[Plain-text document sources]

--

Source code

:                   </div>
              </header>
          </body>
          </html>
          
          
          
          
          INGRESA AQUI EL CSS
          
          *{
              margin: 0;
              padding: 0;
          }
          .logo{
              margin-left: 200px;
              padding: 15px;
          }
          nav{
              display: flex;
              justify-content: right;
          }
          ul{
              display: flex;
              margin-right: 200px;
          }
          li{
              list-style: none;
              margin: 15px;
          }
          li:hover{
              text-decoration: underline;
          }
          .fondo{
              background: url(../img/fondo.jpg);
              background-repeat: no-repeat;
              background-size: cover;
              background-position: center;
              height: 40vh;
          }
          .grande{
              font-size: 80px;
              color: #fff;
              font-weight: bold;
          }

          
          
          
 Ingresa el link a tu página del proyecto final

--

What you need to do: Beginning with the line that contains "text-decoration: underline;", restate word for word each line through the last one in the data, and write nothing more.

Reply:
              text-decoration: underline;
          }
          .fondo{
              background: url(../img/fondo.jpg);
              background-repeat: no-repeat;
              background-size: cover;
              background-position: center;
              height: 40vh;
          }
          .grande{
              font-size: 80px;
              color: #fff;
              font-weight: bold;
          }

          
          
          
 Ingresa el link a tu página del proyecto final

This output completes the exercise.